* **Selection**:

CHAIR —I now welcome the witnesses from the National Farmers Federation. Sorry about that earlier. I hope we have not disrupted your program for the day. Although the committee does not require you to give evidence under oath, I should advise you that the hearing is a legal proceeding of the parliament and therefore has the same standing as proceedings of the respective houses. We have received your submission and we do thank you for that. Is there any additional material that you would like to present, or would you like to make some opening statements and then be subjected to questions from the committee?

Mr Linnegar —I will just make a short opening statement, thanks, Mr Chairman. Apologies for our tardiness. I think it only proves the theory that those closest to the destination are the last to arrive, so apologies for putting you out of schedule a little bit. Thank you, firstly, for the opportunity to present to this inquiry.

Secondly, through our submission you would be well aware that our view is that the guide to the Basin Plan is a poor document that does not meet the standards of public policy and planning that ought to be expected out of the Commonwealth. The guide, if implemented in full, will undoubtedly cause massive social dislocation across the basin. As such, the release of the guide has resulted in a significant and widespread backlash, not just from farmers but from communities across the basin who are rightly concerned about their future.

The NFF believes the guide must be replaced by a far more balanced plan that gives weight equally to the needs of the environment, the economy, and our communities. The NFF recognises that the new MDBA chair, Mr Craig Knowles, has commenced his role in a more positive way, engaging directly with communities and reiterating the need for greater balance in the plan. However, much more must be done to achieve this balance. We have heard repeatedly that the most important thing that the Basin Plan can deliver is certainty. We understand this, but not if it means the demise of communities based on what is, so far, an unconvincing case. What is required is certainty of a fair result based on sound information and good public engagement.

Also, what we would like to see delivered is clear and transparent communication of the process and the expected time frames. It is of vital importance that the positive engagement that Mr Knowles has now commenced is continued throughout the remaining process. Thank you, Mr Chair.

CHAIR —Thanks, Matt. Deb, have you got anything you would like to say?

Ms Kerr —No, he has said it all.

Ms LEY —Matt and Deb, welcome. Do you really think that the plan can be rescued at this point in time? I gather from your submission that you think it needs significant reworking. Can you just talk about what that reworking might involve? Do we need to go back to the drawing board, as some of your member organisations have suggested?

Mr Linnegar —Let’s look at the outcome first.

Ms LEY —The outcome?

Mr Linnegar —The outcome that we require is that greater balance based on the equal weighting between those three factors we mentioned before. Can it be delivered in the time frame? I think the time frames that we are working under currently are ambitious in order to get to that point. I think the ideal outcome from our members’ point of view would be a thorough and proper analysis and planning base for that. Can it be achieved in the time frame? How much more work is being done? We have not seen the additional work, so we could not really answer as to how far along the track the MDBA, under its new guise, has got to. Could they get there? I am not sure. Are the time frames ambitious in order to get to a balanced outcome? Most likely.

Ms LEY —Did you have anything to add, Deb?

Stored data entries
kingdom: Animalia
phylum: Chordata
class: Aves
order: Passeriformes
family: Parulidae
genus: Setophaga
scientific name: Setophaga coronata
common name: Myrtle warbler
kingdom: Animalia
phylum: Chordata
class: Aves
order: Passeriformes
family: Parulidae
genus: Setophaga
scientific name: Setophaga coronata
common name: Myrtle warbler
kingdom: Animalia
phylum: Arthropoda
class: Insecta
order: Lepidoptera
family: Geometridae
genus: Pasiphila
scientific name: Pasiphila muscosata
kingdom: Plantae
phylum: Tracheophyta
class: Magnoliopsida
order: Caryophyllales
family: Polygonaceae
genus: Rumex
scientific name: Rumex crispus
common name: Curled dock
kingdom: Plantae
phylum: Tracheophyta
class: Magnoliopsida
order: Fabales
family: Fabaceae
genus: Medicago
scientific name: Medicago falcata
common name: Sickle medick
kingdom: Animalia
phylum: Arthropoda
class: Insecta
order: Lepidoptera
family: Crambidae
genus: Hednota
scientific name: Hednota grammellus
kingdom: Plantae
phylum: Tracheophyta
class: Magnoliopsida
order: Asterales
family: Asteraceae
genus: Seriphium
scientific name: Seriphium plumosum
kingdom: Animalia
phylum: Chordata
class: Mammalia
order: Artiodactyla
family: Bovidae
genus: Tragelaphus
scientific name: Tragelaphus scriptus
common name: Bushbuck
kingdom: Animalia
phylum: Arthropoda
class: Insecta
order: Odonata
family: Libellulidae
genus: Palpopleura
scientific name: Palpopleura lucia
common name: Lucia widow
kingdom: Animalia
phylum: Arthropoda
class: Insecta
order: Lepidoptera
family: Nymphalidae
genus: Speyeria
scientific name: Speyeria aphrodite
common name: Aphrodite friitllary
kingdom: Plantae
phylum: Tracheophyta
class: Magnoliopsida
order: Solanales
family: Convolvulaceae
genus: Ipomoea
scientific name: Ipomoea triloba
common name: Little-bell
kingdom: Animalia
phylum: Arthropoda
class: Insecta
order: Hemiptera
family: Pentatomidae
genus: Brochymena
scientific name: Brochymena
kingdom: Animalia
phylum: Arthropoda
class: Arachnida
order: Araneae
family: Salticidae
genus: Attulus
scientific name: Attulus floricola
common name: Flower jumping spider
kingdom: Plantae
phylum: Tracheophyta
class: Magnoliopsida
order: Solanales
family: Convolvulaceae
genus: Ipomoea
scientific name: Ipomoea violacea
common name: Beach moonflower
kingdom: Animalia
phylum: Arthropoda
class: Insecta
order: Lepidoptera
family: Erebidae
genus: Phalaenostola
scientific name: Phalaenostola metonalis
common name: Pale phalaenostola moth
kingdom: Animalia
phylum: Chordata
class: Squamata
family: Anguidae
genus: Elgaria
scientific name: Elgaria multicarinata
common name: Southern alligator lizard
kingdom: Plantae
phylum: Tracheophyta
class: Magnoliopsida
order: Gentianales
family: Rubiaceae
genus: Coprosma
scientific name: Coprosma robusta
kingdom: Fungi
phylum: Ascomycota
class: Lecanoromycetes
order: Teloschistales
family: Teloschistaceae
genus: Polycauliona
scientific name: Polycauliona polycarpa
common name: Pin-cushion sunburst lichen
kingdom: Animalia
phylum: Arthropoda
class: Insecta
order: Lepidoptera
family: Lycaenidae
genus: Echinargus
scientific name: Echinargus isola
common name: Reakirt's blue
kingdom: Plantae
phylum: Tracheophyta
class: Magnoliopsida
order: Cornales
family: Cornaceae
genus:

* **Written problem 1**: From the hearing transcript, quote the passage from "Also, what we" to "like to say?".
* **Written problem 2**: In the hearing transcript, who is named as the new chair of the MDBA?

* **Exercise answer 1**:
Also, what we would like to see delivered is clear and transparent communication of the process and the expected time frames. It is of vital importance that the positive engagement that Mr Knowles has now commenced is continued throughout the remaining process. Thank you, Mr Chair.

CHAIR —Thanks, Matt. Deb, have you got anything you would like to say?

* **Exercise answer 2**: Mr Craig Knowles.